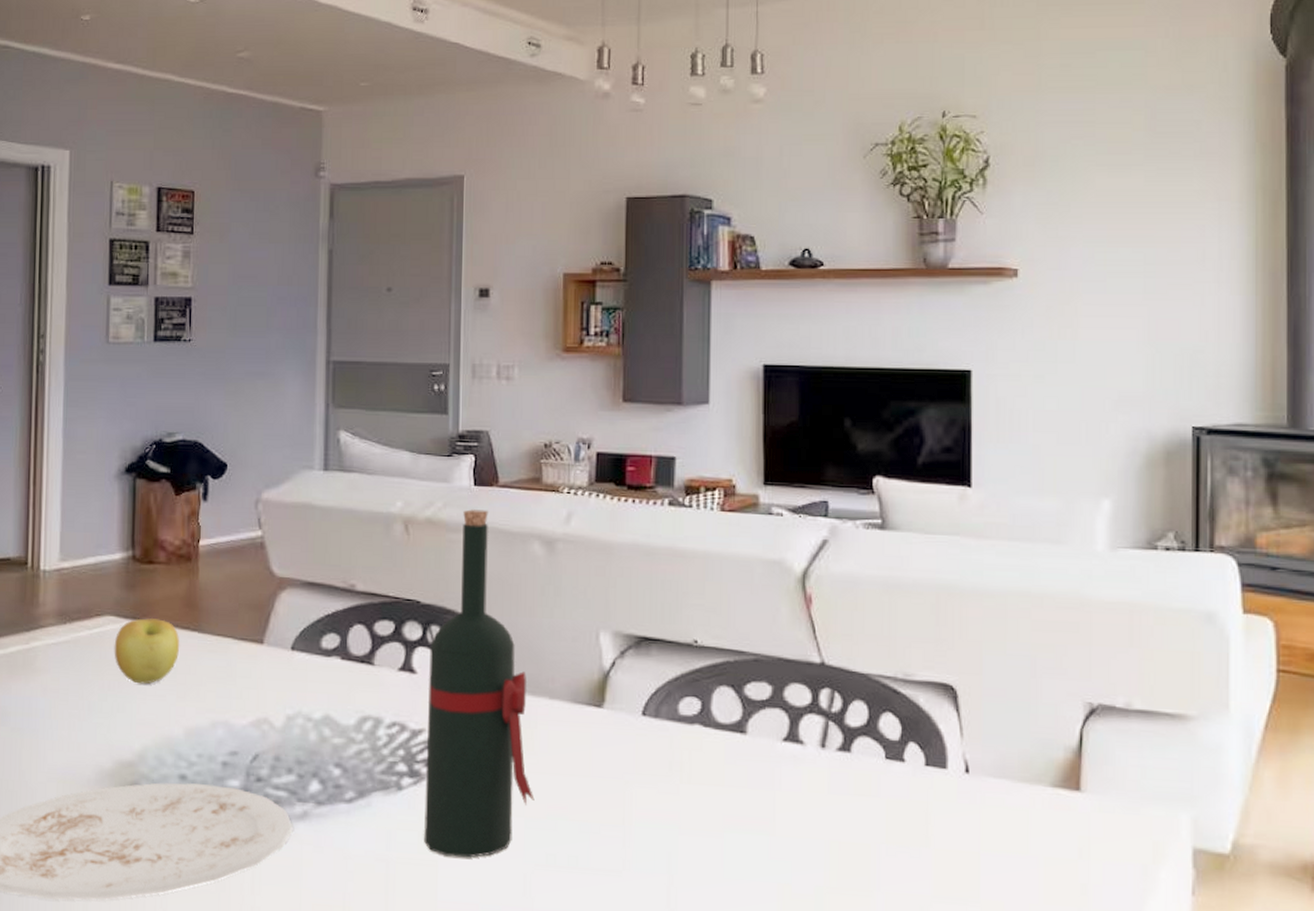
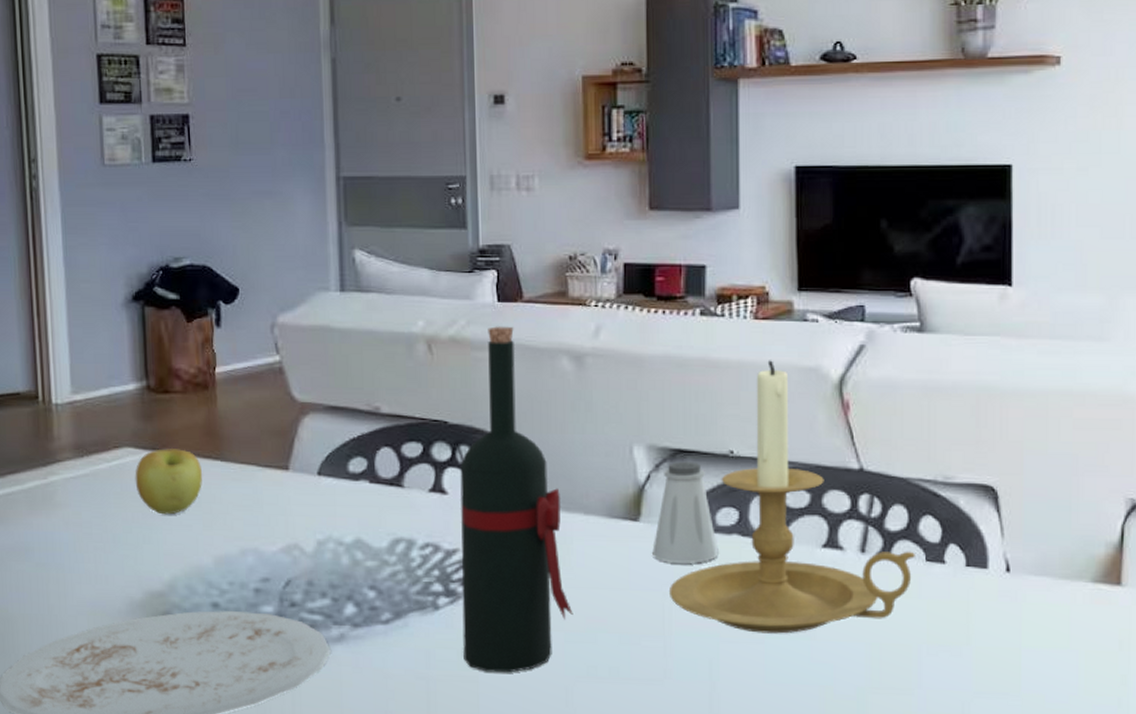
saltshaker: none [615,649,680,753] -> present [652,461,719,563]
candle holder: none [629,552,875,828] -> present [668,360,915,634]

^^^^^^^^^^^^^^^^

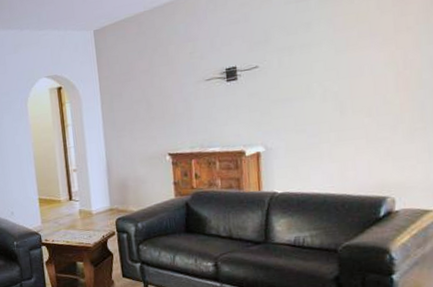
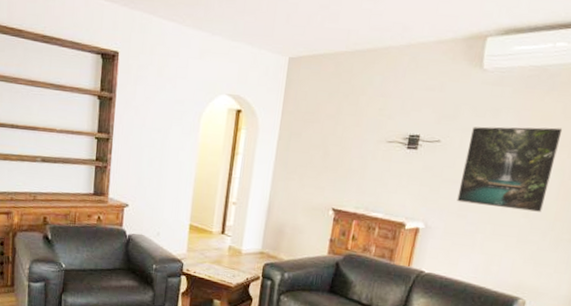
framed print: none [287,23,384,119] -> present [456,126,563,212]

^^^^^^^^^^^^^^^^

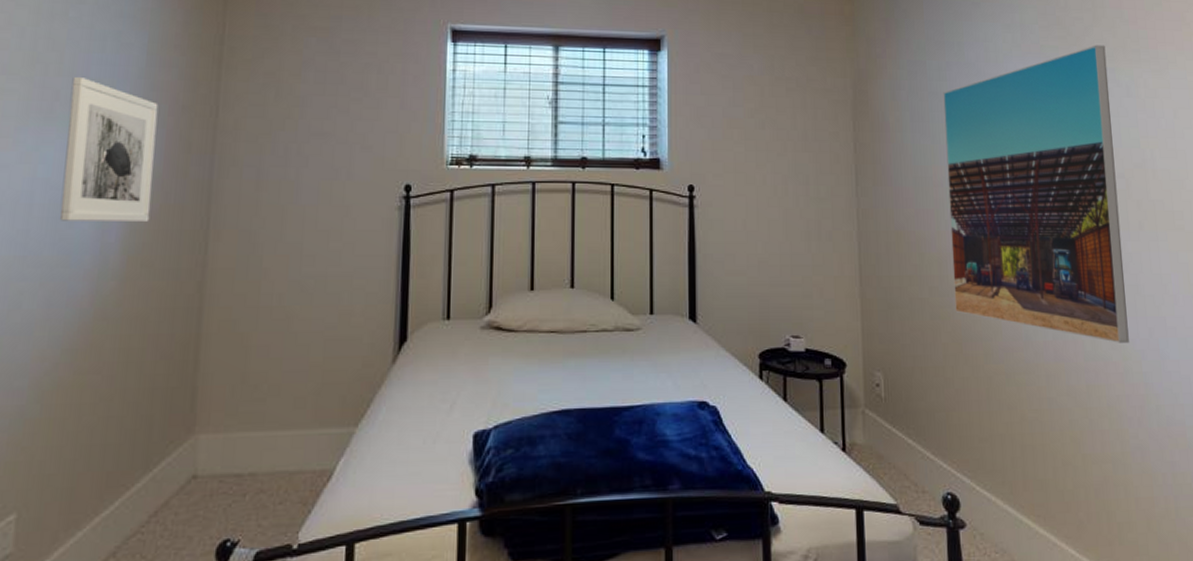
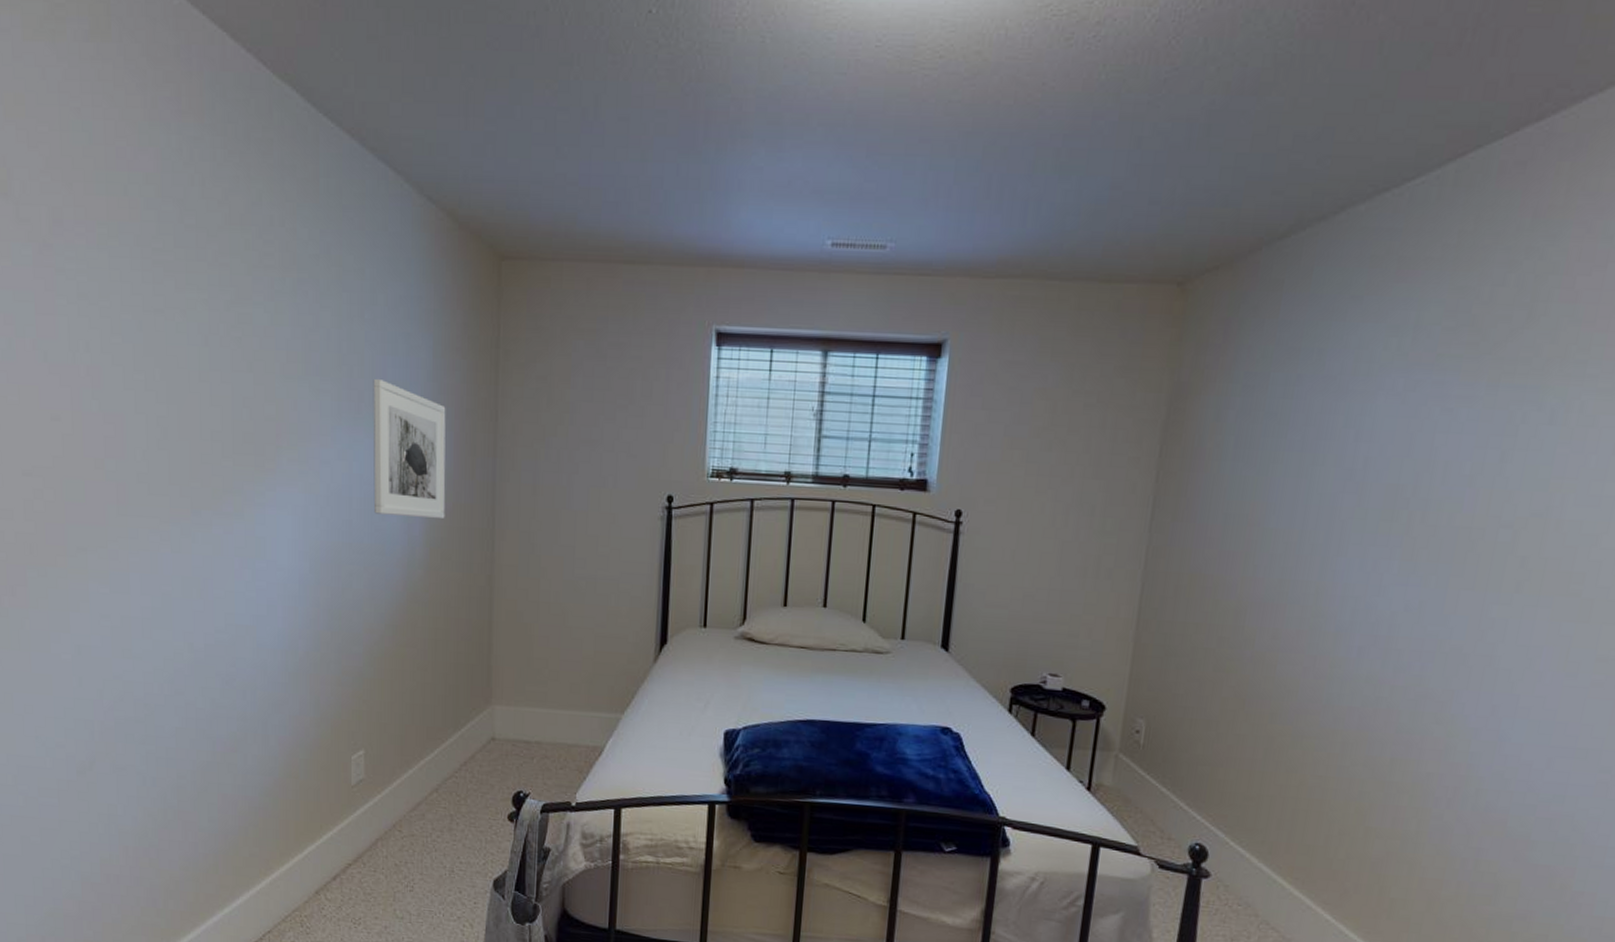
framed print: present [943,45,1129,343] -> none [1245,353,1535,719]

^^^^^^^^^^^^^^^^

**To do:** Identify the lines in the entries that hold "framed" and return each one.

**Written answer:**
framed print: none [287,23,384,119] -> present [456,126,563,212]
framed print: present [943,45,1129,343] -> none [1245,353,1535,719]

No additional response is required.